New council to face old fight in Oakwood/Lincoln Park

Betty BeanUncategorized

Oakwood/Lincoln Park, home to nearly 3,000 households, a wide variety of housing stock and a rejuvenated neighborhood association determined to preserve it, is one of the city’s biggest neighborhoods. One of the biggest controversies the newly seated city council will be asked to settle will be a long-running fight between the Oakwood/Lincoln Park Neighborhood Association and Habitat for Humanity.

At year’s end, OLPNA officers were scrambling to raise the $500 fee needed to challenge a Metropolitan Planning Commission decision by the Dec. 29 deadline.

The house demolished by Habitat for Humanity at 431 Springdale Avenue

The dispute dates back to December 2015 when Habitat bought a century-old Victorian-style house at 431 East Springdale in the Atkins Addition, the oldest section of Oakwood/Lincoln Park, and demolished it two months later.

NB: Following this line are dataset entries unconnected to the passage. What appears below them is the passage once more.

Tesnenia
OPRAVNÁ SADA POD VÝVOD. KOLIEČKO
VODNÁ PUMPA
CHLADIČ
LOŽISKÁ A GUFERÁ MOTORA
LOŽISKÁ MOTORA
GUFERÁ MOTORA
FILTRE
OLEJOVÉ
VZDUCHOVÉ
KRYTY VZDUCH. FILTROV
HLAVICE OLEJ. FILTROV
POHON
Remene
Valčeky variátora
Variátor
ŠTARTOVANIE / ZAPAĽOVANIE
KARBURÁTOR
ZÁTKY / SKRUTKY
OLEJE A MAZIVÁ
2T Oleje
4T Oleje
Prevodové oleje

The area is not protected by any historic designation, although the neighborhood association has applied for a Neighborhood Conservation (NC) overlay, which is less restrictive and financially burdensome than a Historic (H-1) overlay.

Habitat’s defenders say Habitat bought the house fair and square, and those who opposed the demolition need to get over it and move on.

Neighbors say that no “for sale” sign ever went up on the property and that the house was sold before buyers who would have been willing to preserve it were aware that it was on the market. Habitat was forced to alter its plan for a five-bedroom house with no back door, a low-slung roof and non-conforming setbacks at the city’s infill committee meeting.

The dispute bounced back and forth between city council, MPC and back to the infill committee for the next two years. In September 2017, the day before city council was scheduled to decide the issue, the two sides attended a meeting that ended with one side (Habitat) believing that they had a compromise agreement and the other side (OLPNA) believing third parties anxious to bring the dispute to an end had coerced them. City council kicked it back to MPC, which voted in Habitat’s favor in December.

If OLPNA raises the funds and gets the appeal filed in time, the ball will be back in city council’s court. It will be an old issue to incumbents Mark Campen, Marshall Stair and George Wallace. For newbies Stephanie Welch, Andrew Roberto, Seema Singh Perez, Lauren Rider and Gwen McKenzie, it could be a baptism by fire.

This story revised at 10:20 a.m. Dec. 29, to more fully explain the neighborhood’s objection.